▽

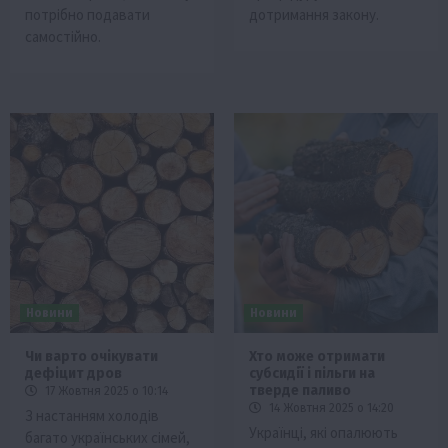
потрібно подавати
дотримання закону.
самостійно.
Новини
Новини
Чи варто очікувати
Хто може отримати
дефіцит дров
субсидії і пільги на
тверде паливо
17 Жовтня 2025 о 10:14
14 Жовтня 2025 о 14:20
З настанням холодів
Українці, які опалюють
багато українських сімей,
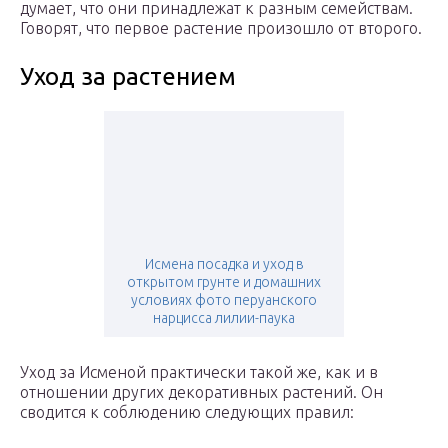
думает, что они принадлежат к разным семействам.
Говорят, что первое растение произошло от второго.
Уход за растением
Исмена посадка и уход в
открытом грунте и домашних
условиях фото перуанского
нарцисса лилии-паука
Уход за Исменой практически такой же, как и в
отношении других декоративных растений. Он
сводится к соблюдению следующих правил:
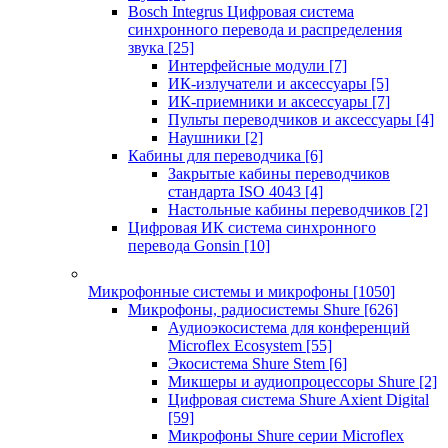
Bosch Integrus Цифровая система
синхронного перевода и распределения
звука
[25]
Интерфейсные модули
[7]
ИК-излучатели и аксессуары
[5]
ИК-приемники и аксессуары
[7]
Пульты переводчиков и аксессуары
[4]
Наушники
[2]
Кабины для переводчика
[6]
Закрытые кабины переводчиков
стандарта ISO 4043
[4]
Настольные кабины переводчиков
[2]
Цифровая ИК система синхронного
перевода Gonsin
[10]
Микрофонные системы и микрофоны
[1050]
Микрофоны, радиосистемы Shure
[626]
Аудиоэкосистема для конференций
Microflex Ecosystem
[55]
Экосистема Shure Stem
[6]
Микшеры и аудиопроцессоры Shure
[2]
Цифровая система Shure Axient Digital
[59]
Микрофоны Shure серии Microflex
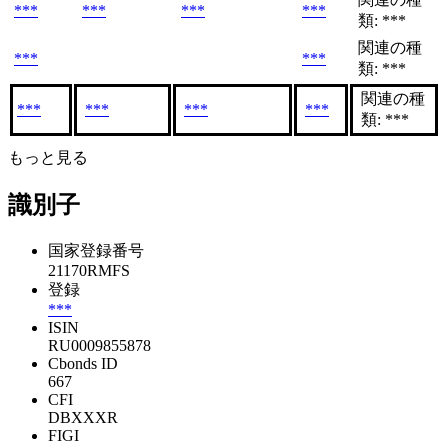
***
***
***
***
類: ***
関連の種
***
***
類: ***
関連の種
***
***
***
***
類: ***
もっと見る
識別子
国家登録番号
21170RMFS
登録
***
ISIN
RU0009855878
Cbonds ID
667
CFI
DBXXXR
FIGI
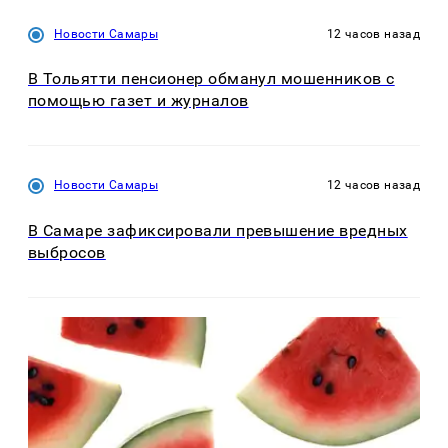
Новости Самары
12 часов назад
В Тольятти пенсионер обманул мошенников с
помощью газет и журналов
Новости Самары
12 часов назад
В Самаре зафиксировали превышение вредных
выбросов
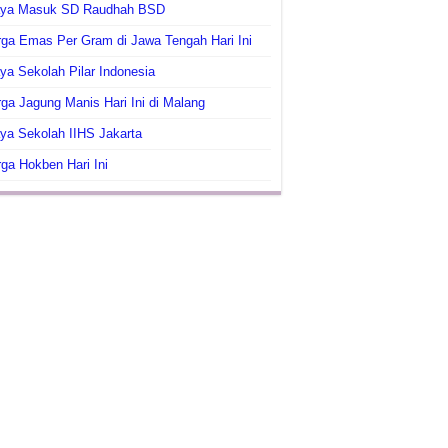
aya Masuk SD Raudhah BSD
ga Emas Per Gram di Jawa Tengah Hari Ini
ya Sekolah Pilar Indonesia
ga Jagung Manis Hari Ini di Malang
ya Sekolah IIHS Jakarta
ga Hokben Hari Ini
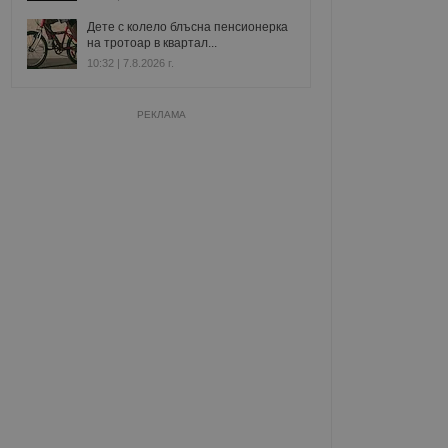
Дете с колело блъсна пенсионерка
на тротоар в квартал...
10:32 | 7.8.2026 г.
РЕКЛАМА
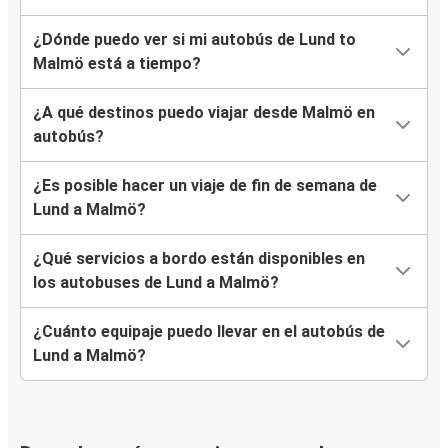
¿Dónde puedo ver si mi autobús de Lund to
Malmö está a tiempo?
¿A qué destinos puedo viajar desde Malmö en
autobús?
¿Es posible hacer un viaje de fin de semana de
Lund a Malmö?
¿Qué servicios a bordo están disponibles en
los autobuses de Lund a Malmö?
¿Cuánto equipaje puedo llevar en el autobús de
Lund a Malmö?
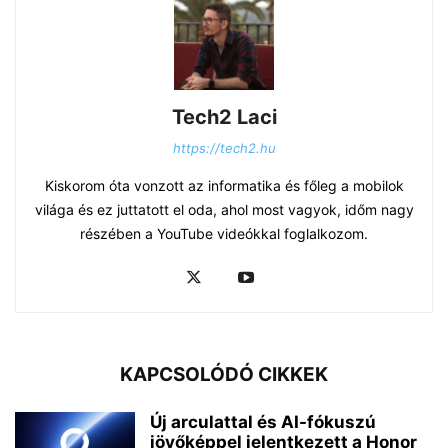
Tech2 Laci
https://tech2.hu
Kiskorom óta vonzott az informatika és főleg a mobilok
világa és ez juttatott el oda, ahol most vagyok, időm nagy
részében a YouTube videókkal foglalkozom.
KAPCSOLÓDÓ CIKKEK
Új arculattal és AI-fókuszú
jövőképpel jelentkezett a Honor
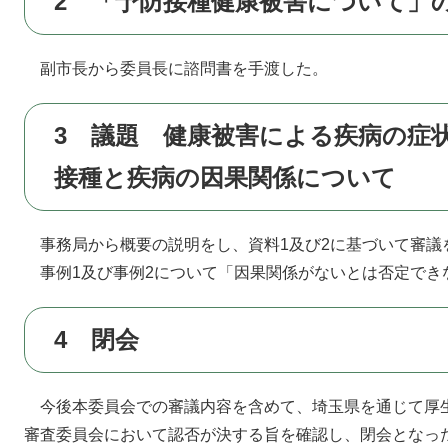
2 「予防接種健康被害について」
副市長から委員長に諮問書を手渡した。
3 議題 健康被害による疾病の症
接種と疾病の因果関係について
事務局から概要の説明をし、資料1及び2に基づいて審議
事例1及び事例2について「因果関係がないとは否定でき
4 閉会
今後本委員会での審議内容を含めて、埼玉県を通じて厚
審査委員会において認否が決する旨を確認し、閉会となっ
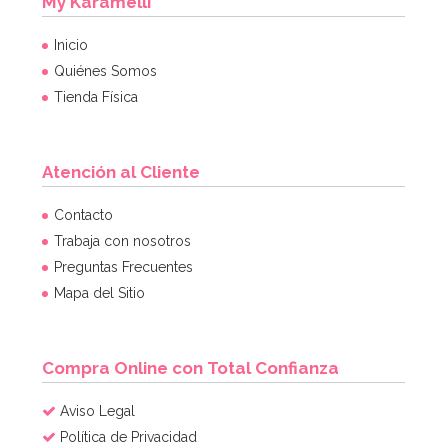
My Karamelli
Inicio
Quiénes Somos
Tienda Física
Atención al Cliente
Contacto
Trabaja con nosotros
Preguntas Frecuentes
Mapa del Sitio
Compra Online con Total Confianza
Aviso Legal
Política de Privacidad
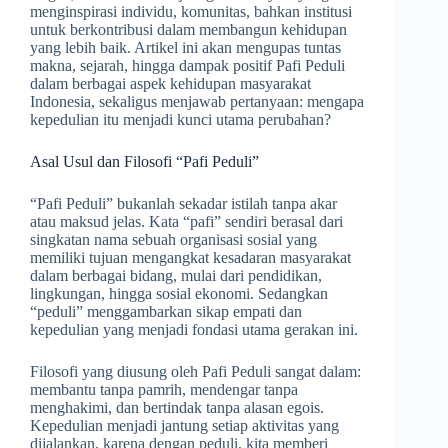
menginspirasi individu, komunitas, bahkan institusi
untuk berkontribusi dalam membangun kehidupan
yang lebih baik. Artikel ini akan mengupas tuntas
makna, sejarah, hingga dampak positif Pafi Peduli
dalam berbagai aspek kehidupan masyarakat
Indonesia, sekaligus menjawab pertanyaan: mengapa
kepedulian itu menjadi kunci utama perubahan?
Asal Usul dan Filosofi “Pafi Peduli”
“Pafi Peduli” bukanlah sekadar istilah tanpa akar
atau maksud jelas. Kata “pafi” sendiri berasal dari
singkatan nama sebuah organisasi sosial yang
memiliki tujuan mengangkat kesadaran masyarakat
dalam berbagai bidang, mulai dari pendidikan,
lingkungan, hingga sosial ekonomi. Sedangkan
“peduli” menggambarkan sikap empati dan
kepedulian yang menjadi fondasi utama gerakan ini.
Filosofi yang diusung oleh Pafi Peduli sangat dalam:
membantu tanpa pamrih, mendengar tanpa
menghakimi, dan bertindak tanpa alasan egois.
Kepedulian menjadi jantung setiap aktivitas yang
dijalankan, karena dengan peduli, kita memberi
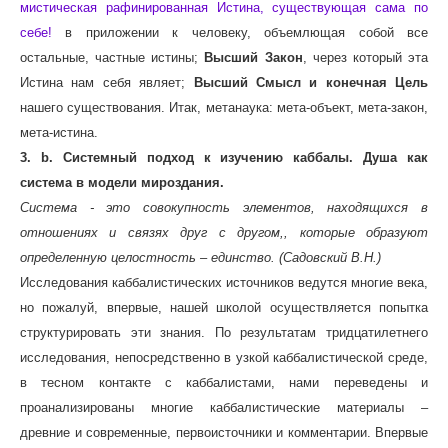
мистическая рафинированная Истина, существующая сама по
себе!
в приложении к человеку, объемлющая собой все
остальные, частные истины;
Высший Закон
, через который эта
Истина нам себя являет;
Высший Смысл и конечная Цель
нашего существования. Итак, метанаука: мета-объект, мета-закон,
мета-истина.
3. b. Системный подход к изучению каббалы. Душа как
система в модели мироздания.
Система - это совокупность элементов, находящихся в
отношениях и связях друг с другом,, которые образуют
определенную целостность – единство. (Садовский В.Н.)
Исследования каббалистических источников ведутся многие века,
но пожалуй, впервые, нашей школой осуществляется попытка
структурировать эти знания. По результатам тридцатилетнего
исследования, непосредственно в узкой каббалистической среде,
в тесном контакте с каббалистами, нами переведены и
проанализированы многие каббалистические материалы –
древние и современные, первоисточники и комментарии. Впервые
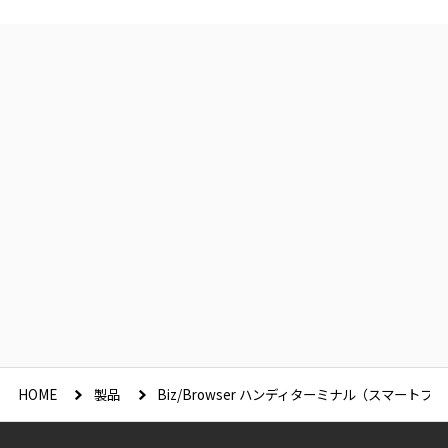
HOME
製品
Biz/Browser ハンディターミナル（スマートフ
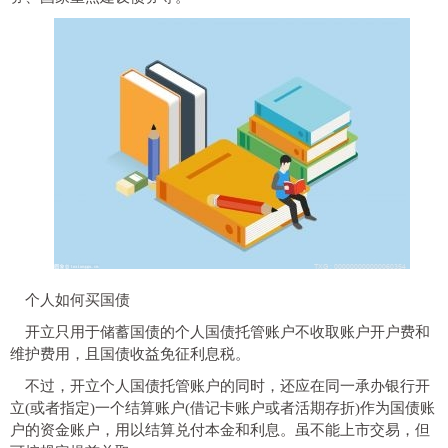
个人如何买国债
开立只用于储蓄国债的个人国债托管账户不收取账户开户费和
维护费用，且国债收益免征利息税。
不过，开立个人国债托管账户的同时，还应在同一承办银行开
立(或者指定)一个结算账户(借记卡账户或者活期存折)作为国债账
户的资金账户，用以结算兑付本金和利息。虽不能上市交易，但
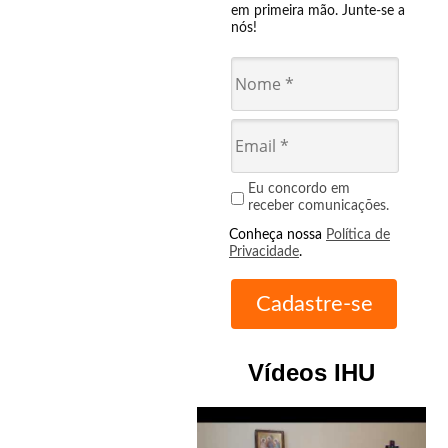
em primeira mão. Junte-se a
nós!
Eu concordo em
receber comunicações.
Conheça nossa
Política de
Privacidade
.
Vídeos IHU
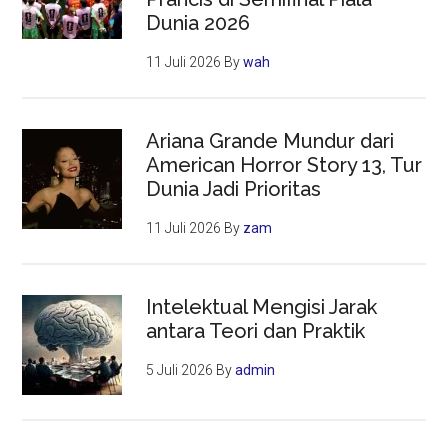
Dunia 2026
11 Juli 2026
By
wah
Ariana Grande Mundur dari
American Horror Story 13, Tur
Dunia Jadi Prioritas
11 Juli 2026
By
zam
Intelektual Mengisi Jarak
antara Teori dan Praktik
5 Juli 2026
By
admin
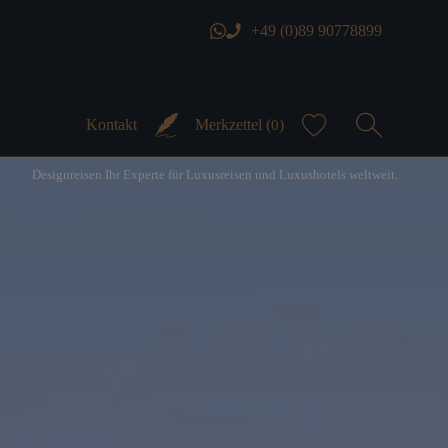
+49 (0)89 90778899
Kontakt
Merkzettel (
)
0
Designreisen Ihr Experte für Luxusreisen und Luxushotels weltweit.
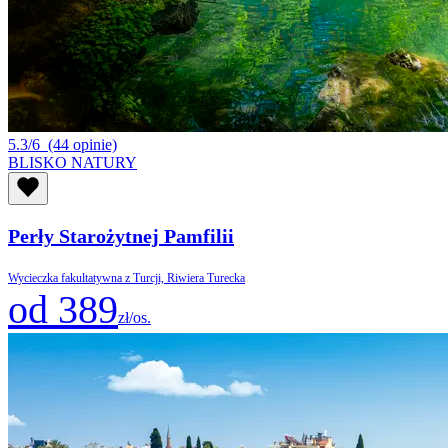
5.3/6
(44 opinie)
BLISKO NATURY
Perły Starożytnej Pamfilii
Wycieczka fakultatywna z Turcji, Riwiera Turecka
od 389
zł/os.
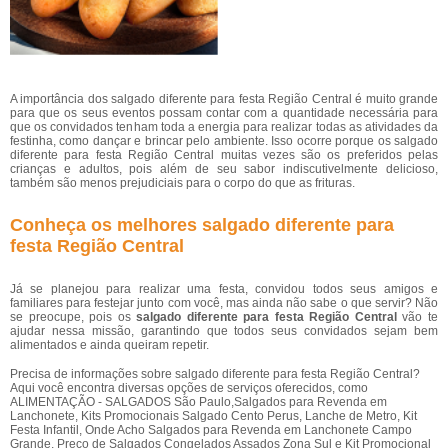
A importância dos salgado diferente para festa Região Central é muito grande
para que os seus eventos possam contar com a quantidade necessária para
que os convidados tenham toda a energia para realizar todas as atividades da
festinha, como dançar e brincar pelo ambiente. Isso ocorre porque os salgado
diferente para festa Região Central muitas vezes são os preferidos pelas
crianças e adultos, pois além de seu sabor indiscutivelmente delicioso,
também são menos prejudiciais para o corpo do que as frituras.
Conheça os melhores salgado diferente para
festa Região Central
Já se planejou para realizar uma festa, convidou todos seus amigos e
familiares para festejar junto com você, mas ainda não sabe o que servir? Não
se preocupe, pois os
salgado diferente para festa Região Central
vão te
ajudar nessa missão, garantindo que todos seus convidados sejam bem
alimentados e ainda queiram repetir.
Precisa de informações sobre salgado diferente para festa Região Central?
Aqui você encontra diversas opções de serviços oferecidos, como
ALIMENTAÇÃO - SALGADOS São Paulo,Salgados para Revenda em
Lanchonete, Kits Promocionais Salgado Cento Perus, Lanche de Metro, Kit
Festa Infantil, Onde Acho Salgados para Revenda em Lanchonete Campo
Grande, Preço de Salgados Congelados Assados Zona Sul e Kit Promocional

△

## Exercise prompt
Copy exactly, with no other lines, the stretch of the material that begins at the line containing "Precisa de informações" and ends at its last line.

## Answer for the task
Precisa de informações sobre salgado diferente para festa Região Central?
Aqui você encontra diversas opções de serviços oferecidos, como
ALIMENTAÇÃO - SALGADOS São Paulo,Salgados para Revenda em
Lanchonete, Kits Promocionais Salgado Cento Perus, Lanche de Metro, Kit
Festa Infantil, Onde Acho Salgados para Revenda em Lanchonete Campo
Grande, Preço de Salgados Congelados Assados Zona Sul e Kit Promocional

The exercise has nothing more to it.